昨年末のことですが、京都駅ビルでやっていたレオ・レオニの絵本原画展を見に行きました。 名前を聞いて「誰?」と思う人でも「スイミー」はご存じではないでしょうか。小学校の国語の教科書にも掲載されているらしいですから。(スイミーの原画は今回展示されていませんでしたが) 他に「フレデリック」などネズミを主人公にした絵本が数多くあります。
フレデリックとか絵本で見てさまざまな素材を切り貼りしたものだとわかってはいたけれど、生で見ると立体的に貼り重なっているのが見えてなんか感動。 もうずいぶん古い原画のはずなのにネズミのお目々一つ外れずにきちんと色鮮やかに保存されているのを見て、どれだけ大切に取り扱ってきたかが偲ばれます。
イタリアの人だと思っていたけれど、オランダ出身だったのですね。そして彼もユダヤ人で、一時期アメリカに亡命を余儀なくされた……。 元々イラストレーターとして地位を確立していて、絵本を描き始めたのはずいぶん遅く、最初の絵本「あおくんときいろちゃん」はお孫さんにつれづれに即興で作ってあげたちぎり絵が元だとか。 あたりまえなんだけど、生で絵を見ると、本当にこの人、絵が上手いんだなとしみじみ。 色の塗り方がまったくムラがないし、鉛筆で描かれた石ころとか見ても、普通タッチがうかがい知れるのに、まるで白い紙から石そのものが質感を持って生まれ出でたように見える。
貼り絵用にキープしてあったたくさんのネズミの胴体や大きなお耳のパーツがかわいかったです。
出口の物販スペースで物色していて、ゴムはんこもいくつかあったのですが、あおちゃんときいろちゃんのデザインはただの丸でした……(苦笑)
上で、レオニもユダヤ人でした、と書いて、あれそういえばまだ日記書いていない、と思い出しました。 11月の話ですが、京都文化博物館でシャガール展を見てきました。 シャガールと言えばパリというイメージだったのですが、旧露西亜(現在のベラルーシ)出身だそうです。 今回の展示はどちらかといえば初期の作が多く、シャガールと聞いて思い出すけぶるような輪郭と色彩ではなく、くっきりカチッとしたタッチのものがかなりを占めていました。道端にびっしりと木の杭を打ち並べた故郷の小径と家畜たち、音楽と祈りが満ちるユダヤ人たちの暮らし、そして愛妻との日々。 今回の目玉作品の一つは故郷で新婚生活を送っていた頃の画家本人と妻をモチーフにした数点で、描かれた画家の顔が場内に貼られていた写真そっくりで笑ってしまいました。「ヒャッハーッ、オレこんな高嶺の花を手に入れたんだぜスゲーだろ」とアフレコしたくなるような勝ち誇った笑顔が微妙に腹が立つ(笑)

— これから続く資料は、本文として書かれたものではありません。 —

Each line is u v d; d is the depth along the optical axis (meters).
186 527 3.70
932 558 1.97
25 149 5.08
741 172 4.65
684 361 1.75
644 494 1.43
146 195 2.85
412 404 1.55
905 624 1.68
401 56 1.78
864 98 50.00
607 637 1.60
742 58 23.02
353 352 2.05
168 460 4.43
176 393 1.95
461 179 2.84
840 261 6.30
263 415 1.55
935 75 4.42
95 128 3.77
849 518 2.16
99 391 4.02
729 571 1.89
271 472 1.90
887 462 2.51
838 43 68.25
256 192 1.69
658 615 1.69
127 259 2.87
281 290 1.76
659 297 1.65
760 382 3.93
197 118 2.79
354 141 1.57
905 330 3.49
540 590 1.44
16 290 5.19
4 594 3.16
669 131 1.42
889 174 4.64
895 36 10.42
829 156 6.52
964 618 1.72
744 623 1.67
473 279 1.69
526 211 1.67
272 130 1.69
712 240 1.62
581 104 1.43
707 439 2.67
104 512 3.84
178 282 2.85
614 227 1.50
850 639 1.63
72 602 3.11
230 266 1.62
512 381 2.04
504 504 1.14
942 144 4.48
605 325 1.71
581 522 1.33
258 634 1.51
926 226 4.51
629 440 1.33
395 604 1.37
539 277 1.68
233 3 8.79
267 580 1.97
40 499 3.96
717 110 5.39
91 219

ふたつめの目玉は、ユダヤ劇場設立に際しシャガールが描いた壁画ほぼ全作(消失したものは除く) 展示スペース丸々ひとつ使って劇場に飾られた壁画の様子を再現していました。間近で見ると人物の身に着けた衣装の飾りレースまで細かく描かれていました。 長く見ているとちょっとエネルギーに圧倒される気分。
3つめの目玉は、いにしえのギリシャで書かれた物語「ダフニスとクロエ」の挿絵ひと揃い。これはかなりシャガール後期の作のようです。
今回の展示の正式タイトルは「シャガール展2012 −愛の物語−」だそうで、まあ元からシャガールと言えば恋人たちの絵というイメージなのでそれは良いのですが、絵に付けられた解説があまりにも愛を謳いすぎていてちょっと胸焼け。 で、展示の中間地点で掲示された年譜を見ていて、亡命先(ユダヤ人迫害から逃れた)アメリカで愛妻を亡くして失意で筆を持てなくなった旨の記述の後、地元の女性との間に息子が生まれ、フランスに戻る際女性と別れたとサラリと書かれていて「え?」と思ったのですが、解説には晩年の再婚相手については書かれていてもその辺りに触れたものは全く無し。 でも出口の物販スペースで、その女性についての本と息子の手記がしっかり売られていて笑いました。